As you probably know LRU cache is a common interview question. Just for the record, I know that the canonical way of doing this is using a hashmap with a linked list, but to implement a generic linked list correctly is somewhat unpleasant when there are special cases such as deleting from the head.

Anyway, I came up with this LRU cache implementation that also works in (amortized) constant time without having to use a linked list. The code should be pretty straight-forward with the comments.

CONST_FACTOR = 2

class LRUCache:
    def __init__(self, max_size):
        self.max_size = max_size

        # A list of the keys we keep in cache
        # The larger the index, the more recent a key is
        self.keys = list()

        # A dict from key to value
        self.lookup = dict()

    def assign(self, key, value):
        self.lookup[key] = value

        # key become the most recently used
        self.renew(key)
    
    def query(self, key):
        if key in self.lookup:
            value = self.lookup[key]

            # key becomes the most recently used
            self.renew(key)

            return value

    def renew(self, key):
        # Make this key the most recently used
        self.keys.append(key)

        # Try to prune
        self.prune()

    def prune(self):
        # Postpone pruning if we are not holding a lot of elements
        if len(self.keys) < CONST_FACTOR*self.max_size:
            return

        # Use the old self.lookup and self.keys to build new ones
        old_lookup, self.lookup = self.lookup, dict()
        old_keys, self.keys = self.keys, list()

        # Going from the most recent to the least recent by iterating in reverse
        for key in reversed(old_keys):
            # If under size limit
            if len(self.keys) < self.max_size:
                # Copy the value to the new lookup table if it's not there yet
                if key not in self.lookup:
                    self.lookup[key] = old_lookup[key]
                    self.keys.append(key)
            # If reach size limit, discard the rest
            else:
                break
        
        # Reverse self.keys because currently the most recently used elements are in the front
        self.keys = list(reversed(self.keys))

So why is this good?
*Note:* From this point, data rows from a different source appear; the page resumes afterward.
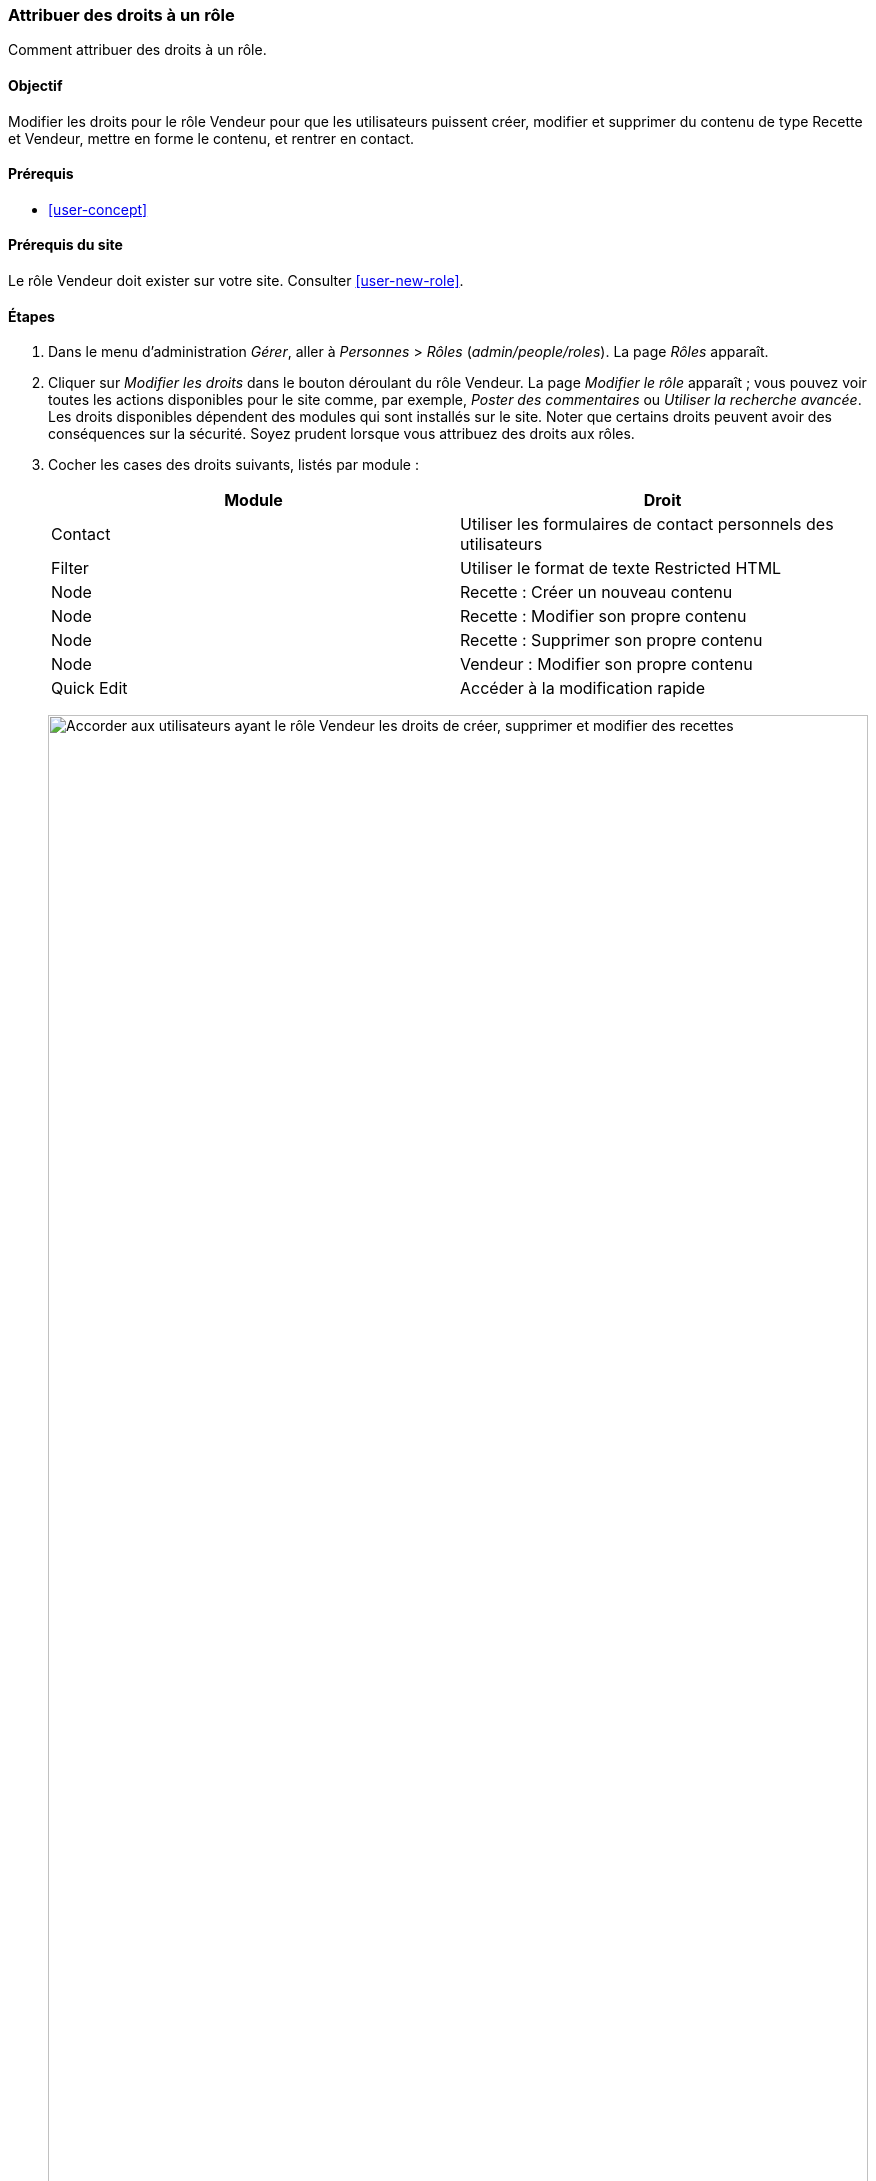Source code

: [[user-permissions]]
=== Attribuer des droits à un rôle

[role="summary"]
Comment attribuer des droits à un rôle.

(((Droit,modifier)))
(((Droit,accorder)))
(((Droit,refuser)))
(((Rôle,modifier droit)))
(((Sécurité,attribuer droit)))

==== Objectif

Modifier les droits pour le rôle Vendeur pour que les utilisateurs puissent
créer, modifier et supprimer du contenu de type Recette et Vendeur, mettre en
forme le contenu, et rentrer en contact.

==== Prérequis

* <<user-concept>>

==== Prérequis du site

Le rôle Vendeur doit exister sur votre site. Consulter <<user-new-role>>.

==== Étapes

. Dans le menu d'administration _Gérer_, aller à _Personnes_ > _Rôles_
(_admin/people/roles_). La page _Rôles_ apparaît.

. Cliquer sur _Modifier les droits_ dans le bouton déroulant du rôle Vendeur. La
page _Modifier le rôle_ apparaît ; vous pouvez voir toutes les actions
disponibles pour le site comme, par exemple, _Poster des commentaires_ ou
_Utiliser la recherche avancée_. Les droits disponibles dépendent des modules
qui sont installés sur le site. Noter que certains droits peuvent avoir des
conséquences sur la sécurité. Soyez prudent lorsque vous attribuez des
droits aux rôles.

. Cocher les cases des droits suivants, listés par module :
+
[width="100%",frame="topbot",options="header"]
|================================
| Module | Droit
| Contact | Utiliser les formulaires de contact personnels des utilisateurs
| Filter | Utiliser le format de texte Restricted HTML
| Node | Recette : Créer un nouveau contenu
| Node | Recette : Modifier son propre contenu
| Node | Recette : Supprimer son propre contenu
| Node | Vendeur : Modifier son propre contenu
| Quick Edit | Accéder à la modification rapide
|================================
+
--
// Permissions page for Vendor (admin/people/permissions/vendor).
image:images/user-permissions-check-permissions.png["Accorder aux utilisateurs
ayant le rôle Vendeur les droits de créer, supprimer et modifier des recettes",width="100%"]
--

. Cliquer sur _Enregistrer les droits d'accès_. Un message indiquant que vos
modifications ont été enregistrées apparaît.
+
--
// Confirmation message after updating permissions.
image:images/user-permissions-save-permissions.png["Message de confirmation
après la mise à jour des droits"]
--

==== Améliorer votre compréhension

* Connectez-vous comme un des utilisateurs que vous avez créés dans
<<user-new-user>>. Vérifier que vous avez les droits nécessaires.

* <<user-roles>>

==== Concepts liés

<<user-admin-account>>

==== Vidéos (en anglais)

// Video from Drupalize.Me.
video::https://www.youtube-nocookie.com/embed/IlVh9f4BHVw[title="Assigning Permissions to a Role"]

==== Pour aller plus loin

https://www.drupal.org/docs/7/managing-users[_Drupal.org_ community documentation page "Managing Users"]


*Attributions*

Adapté et édité par https://www.drupal.org/u/batigolix[Boris Doesborg],
https://www.drupal.org/u/bemery987[Brian Emery], et
https://www.drupal.org/u/jojyja[Jojy Alphonso] de
http://redcrackle.com[Red Crackle], à partir de
https://www.drupal.org/docs/7/managing-users/user-roles["User Roles"],
copyright 2000-copyright_upper_year contributeurs individuels à
https://www.drupal.org/documentation[la documentation de la communauté Drupal].
Traduit par https://www.drupal.org/u/vanessakovalsky[Vanessa Kovalsky] et
https://www.drupal.org/u/fmb[Felip Manyer i Ballester].
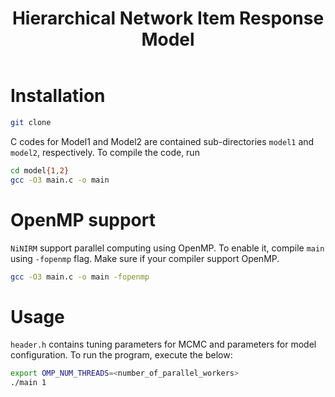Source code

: #+title: Hierarchical Network Item Response Model
#+STARTUP: overview inlineimages logdone noindent


* Installation
#+begin_src sh
git clone
#+end_src

C codes for Model1 and Model2 are contained sub-directories =model1= and =model2=, respectively. To compile the code, run
#+begin_src sh
cd model{1,2}
gcc -O3 main.c -o main
#+end_src

* OpenMP support
=NiNIRM= support parallel computing using OpenMP. To enable it, compile =main= using =-fopenmp= flag. Make sure if your compiler support OpenMP.
#+begin_src sh
gcc -O3 main.c -o main -fopenmp
#+end_src

* Usage
=header.h= contains tuning parameters for MCMC and parameters for model configuration. To run the program, execute the below:
#+begin_src sh
export OMP_NUM_THREADS=<number_of_parallel_workers>
./main 1
#+end_src
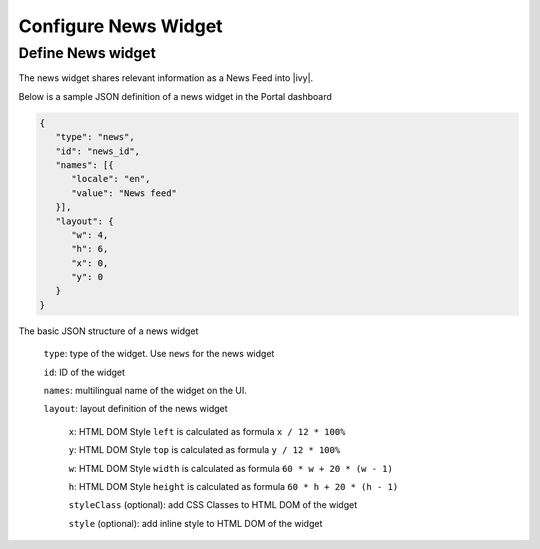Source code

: .. _configure-dashboard-newsfeed-widget:

Configure News Widget
=====================

Define News widget
------------------

The news widget shares relevant information as a News Feed into |ivy|.

Below is a sample JSON definition of a news widget in the Portal dashboard

.. code-block:: html

   {
      "type": "news",
      "id": "news_id",
      "names": [{
         "locale": "en",
         "value": "News feed"
      }],
      "layout": {
         "w": 4,
         "h": 6,
         "x": 0,
         "y": 0
      }
   }
..

The basic JSON structure of a news widget

   ``type``: type of the widget. Use ``news`` for the news widget

   ``id``: ID of the widget

   ``names``: multilingual name of the widget on the UI.

   ``layout``: layout definition of the news widget

      ``x``: HTML DOM Style ``left`` is calculated as formula ``x / 12 * 100%``

      ``y``: HTML DOM Style ``top`` is calculated as formula ``y / 12 * 100%``

      ``w``: HTML DOM Style ``width`` is calculated as formula ``60 * w + 20 * (w - 1)``

      ``h``: HTML DOM Style ``height`` is calculated as formula ``60 * h + 20 * (h - 1)``

      ``styleClass`` (optional): add CSS Classes to HTML DOM of the widget

      ``style`` (optional): add inline style to HTML DOM of the widget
Suppose we insert keys $1, 2 … nk-1, nk$ to this LRU with a constant factor $k$ and maximum size $n$. For $1, 2 …$ all the way through $nk-1$, clearly the operation is constant. For $nk$, however, we have to do a prune. How bad is that? In this specific case, we have to loop through $n$ elements, but let’s take the theoretical worst case and say we have to loop through $O(nk)$ elements. But wait! Amortized onto $nk$ insertions, $O(nk)$ become just $O(1)$.

This wouldn’t actually pass that LeetCode problem though. Because it is able to keep more values in memory then the specified maximum number.